Already then it was supposedly the center of the Novigrad diocese, although there is no firm evidence to support this. The church that keeps the relics of St. Pelagius, the town saint, was most probably built in the 6th c. with a cemetery next to it. The first registered bishop, Mauritius, lived much later. He became bishop of Novigrad, at the time named Civitas Nova, at the end of the 8th c. It is needless to look for books in search of his name. It is enough to look at the ciborium in the Novigrad Lapidarium and read the inscription at the top of its sides and notice the inscribed name MAURICIUS EPISCOPU(US). He is mentioned as the commissioner of this very ciborium that originally stood above the baptismal font in the baptistery of the Novigrad cathedral that was later pulled down.

The fact that Novigrad had its cathedral in the 8th c. speaks a lot about its importance. The one-time cathedral is nowadays the Parish Church of SS. Pelagius and Maximus, somewhat altered throughout the ages. The northern windows of the central nave of this three-aisled basilica are the same ones that Bishop Mauritius looked through. The church at the time had multi-colored stone furnishings, fragments of which are presently kept in the church and town lapidariums.

Scholars have not yet agreed whether the medieval crypt under the sanctuary was formed in the time of Mauritius or as a result of a later reconstruction from the 11th c., during the rule of the Bavarian noblemen and the Patriarchs of Aquileia. Being the only church with a crypt in Istria it is truly unique and may be compared only to the church in Aquileia. As early as 1149 Novigrad swore loyalty to Venice. New defensive walls were built, possibly on the site of earlier ones, of which only a square tower near the hotel by the entrance to the historic core was preserved. Reconstructed in the 15th c., they now gained round towers. At the same time, the Dominican monastery with the Church of Our Lady of Mount Carmel was built. Palaces with elaborate decor some of which can even nowadays be recognized by the Gothic windows and other details were also built at that time.

The best known Novigrad noble family Rigo, probably already at the time assumed important civil functions, however, they are better known for their later building activities. In 1770 they built a grand Communal Palace and before that, in 1750 a Late Baroque stancija outside the town, in Karpinjan. This impressive residential-economic complex of buildings with a disposition in the shape of the letter U, boasts a luxurious interior with stucco and painted decorations. The entire project, although undertaken by one single family, demonstrated the power of Novigrad in the 18th c. However, prosperity did not last for long. With the fall of Venice, Novigrad shared the destiny of all other Istrian towns.

One hundred years later, the commune raised money for the construction of the new town symbol - the belfry of the parish church following the design of St.

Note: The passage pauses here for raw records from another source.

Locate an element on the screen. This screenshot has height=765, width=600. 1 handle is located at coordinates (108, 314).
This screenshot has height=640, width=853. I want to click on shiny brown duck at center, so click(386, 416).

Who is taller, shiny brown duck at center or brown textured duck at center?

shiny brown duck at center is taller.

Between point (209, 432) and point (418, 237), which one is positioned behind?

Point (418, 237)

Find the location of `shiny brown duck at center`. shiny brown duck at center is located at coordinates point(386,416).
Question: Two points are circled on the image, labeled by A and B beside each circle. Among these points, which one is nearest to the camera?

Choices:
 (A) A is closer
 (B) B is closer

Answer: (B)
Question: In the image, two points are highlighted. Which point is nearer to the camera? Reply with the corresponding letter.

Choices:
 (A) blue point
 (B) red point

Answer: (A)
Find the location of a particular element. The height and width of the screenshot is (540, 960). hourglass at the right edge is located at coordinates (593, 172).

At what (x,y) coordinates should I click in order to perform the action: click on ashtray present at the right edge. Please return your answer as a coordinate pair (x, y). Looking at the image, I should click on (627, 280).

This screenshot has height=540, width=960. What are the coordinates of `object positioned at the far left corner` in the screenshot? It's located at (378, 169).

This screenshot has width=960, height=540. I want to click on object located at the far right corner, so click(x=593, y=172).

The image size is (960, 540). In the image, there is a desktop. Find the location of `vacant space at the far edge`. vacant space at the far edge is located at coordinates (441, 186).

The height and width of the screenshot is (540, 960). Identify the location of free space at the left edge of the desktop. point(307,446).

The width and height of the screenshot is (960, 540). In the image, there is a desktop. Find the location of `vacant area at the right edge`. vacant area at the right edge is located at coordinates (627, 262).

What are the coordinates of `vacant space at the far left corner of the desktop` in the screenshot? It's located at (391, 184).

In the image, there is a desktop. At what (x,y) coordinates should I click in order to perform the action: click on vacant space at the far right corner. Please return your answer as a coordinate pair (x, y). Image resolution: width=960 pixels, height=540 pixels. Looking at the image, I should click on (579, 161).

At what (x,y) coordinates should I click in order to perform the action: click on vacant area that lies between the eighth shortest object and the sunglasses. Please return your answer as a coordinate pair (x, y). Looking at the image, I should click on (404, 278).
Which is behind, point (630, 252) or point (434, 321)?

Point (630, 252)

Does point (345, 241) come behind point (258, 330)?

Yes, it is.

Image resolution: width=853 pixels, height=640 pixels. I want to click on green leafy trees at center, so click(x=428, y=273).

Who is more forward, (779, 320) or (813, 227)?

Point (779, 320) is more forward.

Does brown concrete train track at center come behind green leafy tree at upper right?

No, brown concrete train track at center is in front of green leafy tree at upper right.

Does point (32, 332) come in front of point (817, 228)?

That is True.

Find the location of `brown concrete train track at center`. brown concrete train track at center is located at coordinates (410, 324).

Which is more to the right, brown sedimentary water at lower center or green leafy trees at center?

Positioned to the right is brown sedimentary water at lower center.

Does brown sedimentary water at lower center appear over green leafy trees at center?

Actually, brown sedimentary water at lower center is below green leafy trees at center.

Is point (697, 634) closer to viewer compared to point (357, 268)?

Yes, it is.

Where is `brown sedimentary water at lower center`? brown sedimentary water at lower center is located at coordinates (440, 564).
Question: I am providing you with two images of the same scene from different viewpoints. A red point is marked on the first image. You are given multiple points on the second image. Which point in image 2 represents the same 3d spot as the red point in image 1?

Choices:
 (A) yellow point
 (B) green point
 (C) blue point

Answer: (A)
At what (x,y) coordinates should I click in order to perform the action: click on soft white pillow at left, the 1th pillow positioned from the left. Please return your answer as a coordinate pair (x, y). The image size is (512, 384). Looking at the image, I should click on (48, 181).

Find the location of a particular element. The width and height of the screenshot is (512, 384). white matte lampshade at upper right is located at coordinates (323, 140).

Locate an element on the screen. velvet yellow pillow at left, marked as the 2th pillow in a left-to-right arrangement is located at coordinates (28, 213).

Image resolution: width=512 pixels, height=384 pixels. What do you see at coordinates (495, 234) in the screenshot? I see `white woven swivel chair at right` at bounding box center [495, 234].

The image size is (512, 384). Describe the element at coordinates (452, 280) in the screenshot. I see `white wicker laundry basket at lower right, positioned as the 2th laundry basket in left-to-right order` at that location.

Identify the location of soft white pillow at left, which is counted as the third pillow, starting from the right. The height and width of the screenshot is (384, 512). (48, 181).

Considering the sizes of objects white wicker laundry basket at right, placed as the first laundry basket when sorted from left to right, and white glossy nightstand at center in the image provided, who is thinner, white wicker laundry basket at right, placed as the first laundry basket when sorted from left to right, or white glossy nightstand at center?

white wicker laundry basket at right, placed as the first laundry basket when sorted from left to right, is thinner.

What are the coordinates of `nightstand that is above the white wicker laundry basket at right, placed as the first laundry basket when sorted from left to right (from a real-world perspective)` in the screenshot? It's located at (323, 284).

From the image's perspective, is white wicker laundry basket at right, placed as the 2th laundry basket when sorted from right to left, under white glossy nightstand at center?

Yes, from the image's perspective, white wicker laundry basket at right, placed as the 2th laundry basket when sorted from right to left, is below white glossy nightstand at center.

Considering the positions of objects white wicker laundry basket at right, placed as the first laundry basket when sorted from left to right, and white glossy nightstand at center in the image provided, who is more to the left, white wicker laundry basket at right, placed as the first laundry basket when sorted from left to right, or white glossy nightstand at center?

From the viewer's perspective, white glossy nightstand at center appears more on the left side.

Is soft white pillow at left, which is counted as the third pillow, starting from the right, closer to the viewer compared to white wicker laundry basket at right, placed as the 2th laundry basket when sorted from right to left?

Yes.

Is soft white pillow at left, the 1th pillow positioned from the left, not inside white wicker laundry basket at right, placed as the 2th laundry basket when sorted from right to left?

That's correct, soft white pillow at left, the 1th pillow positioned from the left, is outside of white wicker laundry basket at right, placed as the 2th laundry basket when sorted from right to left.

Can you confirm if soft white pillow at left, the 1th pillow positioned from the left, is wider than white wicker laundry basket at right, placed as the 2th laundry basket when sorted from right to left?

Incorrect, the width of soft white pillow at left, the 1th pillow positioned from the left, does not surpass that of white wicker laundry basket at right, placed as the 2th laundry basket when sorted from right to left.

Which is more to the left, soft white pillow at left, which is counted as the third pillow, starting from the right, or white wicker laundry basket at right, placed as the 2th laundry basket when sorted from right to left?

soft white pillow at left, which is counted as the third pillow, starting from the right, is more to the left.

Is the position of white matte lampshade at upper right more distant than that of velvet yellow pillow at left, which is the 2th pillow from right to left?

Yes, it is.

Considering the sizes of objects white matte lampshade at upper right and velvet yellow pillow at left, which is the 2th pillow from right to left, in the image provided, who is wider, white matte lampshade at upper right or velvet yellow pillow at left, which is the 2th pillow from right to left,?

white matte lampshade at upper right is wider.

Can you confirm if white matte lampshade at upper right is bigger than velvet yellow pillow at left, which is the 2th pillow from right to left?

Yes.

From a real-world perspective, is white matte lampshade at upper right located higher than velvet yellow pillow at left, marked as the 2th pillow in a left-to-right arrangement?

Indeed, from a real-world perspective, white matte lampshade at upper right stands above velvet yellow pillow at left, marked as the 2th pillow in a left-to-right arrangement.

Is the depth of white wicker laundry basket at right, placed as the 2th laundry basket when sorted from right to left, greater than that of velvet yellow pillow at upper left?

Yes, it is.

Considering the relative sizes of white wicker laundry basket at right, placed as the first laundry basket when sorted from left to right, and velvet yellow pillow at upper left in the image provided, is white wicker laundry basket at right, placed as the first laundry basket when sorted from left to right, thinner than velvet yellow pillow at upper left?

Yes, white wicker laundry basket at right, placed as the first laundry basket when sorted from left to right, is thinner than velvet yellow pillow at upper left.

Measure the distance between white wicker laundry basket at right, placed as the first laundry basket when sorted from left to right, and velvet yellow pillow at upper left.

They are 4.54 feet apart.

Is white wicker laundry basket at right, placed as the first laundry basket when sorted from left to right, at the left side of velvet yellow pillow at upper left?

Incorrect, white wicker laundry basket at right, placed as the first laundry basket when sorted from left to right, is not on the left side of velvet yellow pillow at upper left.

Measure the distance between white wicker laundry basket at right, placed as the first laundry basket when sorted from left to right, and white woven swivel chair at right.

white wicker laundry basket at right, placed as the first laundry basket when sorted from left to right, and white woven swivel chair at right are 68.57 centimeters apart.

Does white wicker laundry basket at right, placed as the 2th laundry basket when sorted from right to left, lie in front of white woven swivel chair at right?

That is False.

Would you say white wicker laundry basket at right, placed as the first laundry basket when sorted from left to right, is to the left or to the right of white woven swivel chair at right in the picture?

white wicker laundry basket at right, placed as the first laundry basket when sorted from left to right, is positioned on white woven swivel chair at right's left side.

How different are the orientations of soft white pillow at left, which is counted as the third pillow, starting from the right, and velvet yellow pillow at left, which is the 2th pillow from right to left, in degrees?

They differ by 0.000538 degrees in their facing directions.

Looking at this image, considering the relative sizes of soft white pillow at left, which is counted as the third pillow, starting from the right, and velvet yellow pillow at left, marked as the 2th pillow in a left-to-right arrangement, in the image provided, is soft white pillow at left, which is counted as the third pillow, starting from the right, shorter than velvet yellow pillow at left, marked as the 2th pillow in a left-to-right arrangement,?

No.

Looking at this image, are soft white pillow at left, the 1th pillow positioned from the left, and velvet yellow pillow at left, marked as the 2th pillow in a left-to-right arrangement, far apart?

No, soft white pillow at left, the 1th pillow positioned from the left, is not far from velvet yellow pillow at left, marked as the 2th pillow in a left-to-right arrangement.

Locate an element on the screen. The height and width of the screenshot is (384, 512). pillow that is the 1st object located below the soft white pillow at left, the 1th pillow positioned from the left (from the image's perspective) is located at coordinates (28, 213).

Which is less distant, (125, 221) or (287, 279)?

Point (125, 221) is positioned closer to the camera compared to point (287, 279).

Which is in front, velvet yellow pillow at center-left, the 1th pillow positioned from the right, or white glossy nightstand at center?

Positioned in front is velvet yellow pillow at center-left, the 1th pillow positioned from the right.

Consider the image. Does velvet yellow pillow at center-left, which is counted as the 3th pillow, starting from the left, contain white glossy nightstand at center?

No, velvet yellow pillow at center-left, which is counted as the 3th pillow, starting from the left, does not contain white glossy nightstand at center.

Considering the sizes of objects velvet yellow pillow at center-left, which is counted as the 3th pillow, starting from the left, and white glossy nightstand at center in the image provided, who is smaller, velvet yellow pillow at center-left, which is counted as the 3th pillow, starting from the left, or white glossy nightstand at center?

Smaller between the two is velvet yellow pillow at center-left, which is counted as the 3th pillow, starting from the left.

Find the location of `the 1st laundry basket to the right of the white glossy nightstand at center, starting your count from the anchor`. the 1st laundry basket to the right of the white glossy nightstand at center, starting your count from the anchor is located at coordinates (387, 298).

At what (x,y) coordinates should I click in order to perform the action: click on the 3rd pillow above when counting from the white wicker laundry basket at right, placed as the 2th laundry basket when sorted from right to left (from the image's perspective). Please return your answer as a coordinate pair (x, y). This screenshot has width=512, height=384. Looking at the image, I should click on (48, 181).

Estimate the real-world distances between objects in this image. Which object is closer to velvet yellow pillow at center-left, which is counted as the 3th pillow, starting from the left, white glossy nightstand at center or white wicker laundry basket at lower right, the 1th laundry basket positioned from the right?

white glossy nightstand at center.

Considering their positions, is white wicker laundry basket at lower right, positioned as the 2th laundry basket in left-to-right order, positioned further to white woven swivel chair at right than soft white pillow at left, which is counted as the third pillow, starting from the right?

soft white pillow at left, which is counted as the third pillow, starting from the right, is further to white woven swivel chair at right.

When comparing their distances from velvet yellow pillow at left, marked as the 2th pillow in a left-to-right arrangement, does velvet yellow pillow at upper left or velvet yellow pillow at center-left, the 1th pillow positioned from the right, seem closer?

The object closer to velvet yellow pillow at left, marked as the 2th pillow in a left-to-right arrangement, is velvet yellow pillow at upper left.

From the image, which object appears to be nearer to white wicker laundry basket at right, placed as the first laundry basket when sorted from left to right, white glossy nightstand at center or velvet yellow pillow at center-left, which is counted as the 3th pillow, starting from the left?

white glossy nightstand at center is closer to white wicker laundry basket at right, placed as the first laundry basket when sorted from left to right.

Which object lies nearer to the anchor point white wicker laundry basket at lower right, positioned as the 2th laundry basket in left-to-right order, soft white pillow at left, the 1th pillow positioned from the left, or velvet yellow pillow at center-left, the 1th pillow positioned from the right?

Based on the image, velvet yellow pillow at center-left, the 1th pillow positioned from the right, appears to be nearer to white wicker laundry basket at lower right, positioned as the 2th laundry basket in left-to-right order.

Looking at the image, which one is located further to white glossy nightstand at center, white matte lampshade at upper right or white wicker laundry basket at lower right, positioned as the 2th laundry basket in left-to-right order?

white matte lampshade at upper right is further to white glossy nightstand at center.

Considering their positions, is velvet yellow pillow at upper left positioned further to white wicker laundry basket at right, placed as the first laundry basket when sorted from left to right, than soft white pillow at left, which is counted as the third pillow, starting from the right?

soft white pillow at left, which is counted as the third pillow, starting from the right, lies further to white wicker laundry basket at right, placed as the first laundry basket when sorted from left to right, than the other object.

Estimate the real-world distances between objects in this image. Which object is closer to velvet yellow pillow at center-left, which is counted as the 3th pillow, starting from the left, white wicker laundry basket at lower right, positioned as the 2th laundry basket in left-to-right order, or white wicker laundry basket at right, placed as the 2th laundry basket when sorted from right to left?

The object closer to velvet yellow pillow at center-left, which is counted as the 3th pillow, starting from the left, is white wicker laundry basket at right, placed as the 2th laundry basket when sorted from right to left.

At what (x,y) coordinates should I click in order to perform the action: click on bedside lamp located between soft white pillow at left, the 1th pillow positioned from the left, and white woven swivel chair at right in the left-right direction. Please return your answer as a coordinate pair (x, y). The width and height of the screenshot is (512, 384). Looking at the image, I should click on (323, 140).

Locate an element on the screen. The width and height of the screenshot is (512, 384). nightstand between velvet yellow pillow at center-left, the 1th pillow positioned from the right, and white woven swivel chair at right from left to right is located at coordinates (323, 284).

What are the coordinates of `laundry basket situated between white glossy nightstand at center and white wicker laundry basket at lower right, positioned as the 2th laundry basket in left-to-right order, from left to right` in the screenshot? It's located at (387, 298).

Mark’s in Venice - for Venice was still an inspiration.  It is unusual though, that a few kilometers north along the sea, a completely different style can be seen. The large monastery in Dajla with the Church of St. John the Baptist from the second half of the 18th c., the Benedictine estate from the beginning of the 9th c., was reconstructed in 1839 following the plans of French architect Le Terrier de Manetot. This specific French Classicism is unique in Istria. However, even before the curate’s house resembling the existing church and the central two-storey palace were built, Dajla must have been an impressive complex.  We can only imagine what it was like in the second half of the 13th c. when it was passed into the possession of the Sabini family from Koper by the Novigrad bishops and reconstructed in such a way that it resembled a castle. Having changed many owners through history, the complex was rightly returned to the church several years ago.


Novigrad Lapidarium, Rigo Gallery.

Interesting facts:

Novigrad was the center of the diocese until 1831. It is impossible to name all the bishops who headed this diocese. Luckily, the parish church keeps portraits of them all. A traveling artist painted them in the beginning of the 18th c., indicating the name and time of service of each bishop in Novigrad.